Teste das starten mal im abgesicherten Modus. Wenn da kein Bild kommt, ist mit der Graka was faul.
Andernfalls mit ner anderen Graka testen.

Dies mal meine ersten Gedanken.


----------



## timo0804 (13. Mai 2011)

Hey,

erstmal Danke für die schnelle Antwort. Wenn ich im abgesicherten Modus starte sagt er mir: "Die Installation kann nicht im abgesicherten Modus fortgesetzt werden. Neustart zur weiterführung der Installation" oder so ähnlich... Eine andere Graka habe ich auch schon eingebaut gehabt, da kommt das gleiche Fehlerbild.


----------



## PC Heini (13. Mai 2011)

Mach auch mal ein Biosreset. ( Batterie für ne Weile entfernen ).
Wenn Du schon dabei bist, entferne auch mal nen Ramriegel und teste diese dann einzeln durch.


----------



## timo0804 (13. Mai 2011)

Habe ich beides auch schon gemacht.

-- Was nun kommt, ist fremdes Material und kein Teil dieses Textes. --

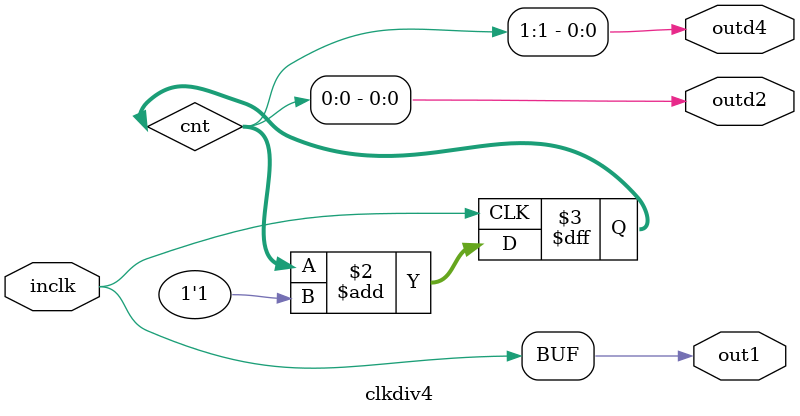
<source format=v>
module clkdiv4 (
    input  inclk,
    output out1,
    output outd2,
    output outd4
);
  reg [1:0] cnt;

  assign out1  = inclk;
  assign outd2 = cnt[0];
  assign outd4 = cnt[1];

  always @(posedge inclk) begin
    cnt <= cnt + 1'b1;
  end

endmodule

</source>
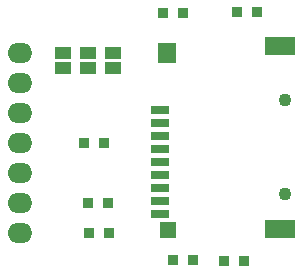
<source format=gts>
G04*
G04 #@! TF.GenerationSoftware,Altium Limited,Altium Designer,22.3.1 (43)*
G04*
G04 Layer_Color=8388736*
%FSLAX25Y25*%
%MOIN*%
G70*
G04*
G04 #@! TF.SameCoordinates,B0CD7CAE-3E36-43F7-B439-C09FFECED3EA*
G04*
G04*
G04 #@! TF.FilePolarity,Negative*
G04*
G01*
G75*
%ADD19R,0.09843X0.05906*%
%ADD20R,0.05906X0.06693*%
%ADD21R,0.05906X0.03150*%
%ADD22R,0.05827X0.05827*%
%ADD23R,0.03740X0.03740*%
%ADD24R,0.05512X0.03937*%
%ADD25C,0.04331*%
%ADD26O,0.08268X0.06693*%
D19*
X102657Y27264D02*
D03*
Y88287D02*
D03*
D20*
X64862Y86024D02*
D03*
D21*
X62500Y67028D02*
D03*
Y62697D02*
D03*
Y41043D02*
D03*
Y45374D02*
D03*
Y49705D02*
D03*
Y54035D02*
D03*
Y58366D02*
D03*
Y36713D02*
D03*
Y32382D02*
D03*
D22*
X65158Y26870D02*
D03*
D23*
X43996Y55905D02*
D03*
X37303D02*
D03*
X90748Y16732D02*
D03*
X84055D02*
D03*
X66929Y16929D02*
D03*
X73622D02*
D03*
X88189Y99705D02*
D03*
X94882D02*
D03*
X63779Y99508D02*
D03*
X70473D02*
D03*
X38583Y36083D02*
D03*
X45276D02*
D03*
X38937Y26024D02*
D03*
X45630D02*
D03*
D24*
X46850Y81004D02*
D03*
Y86122D02*
D03*
X30315Y86024D02*
D03*
Y80905D02*
D03*
X38583Y86024D02*
D03*
Y80905D02*
D03*
D25*
X104232Y38878D02*
D03*
Y70374D02*
D03*
D26*
X15842Y85905D02*
D03*
Y25905D02*
D03*
Y35906D02*
D03*
Y45906D02*
D03*
Y55905D02*
D03*
Y65905D02*
D03*
Y75906D02*
D03*
M02*

</source>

Bios reset - sowohl über den Jumper, als auch über die Batterie - hat nicht gebracht, die Ramriegel habe ich auch schon einzel getestet und auch schon von A nach B umgesteckt.


----------



## PC Heini (13. Mai 2011)

Hmm, Treiberproblem oder ein Kontroller streikt.
Nimm mal ne LinuxLive CD und schau, was dort abgeht.
Ansonsten tipp ich auf nen MB defekt.


----------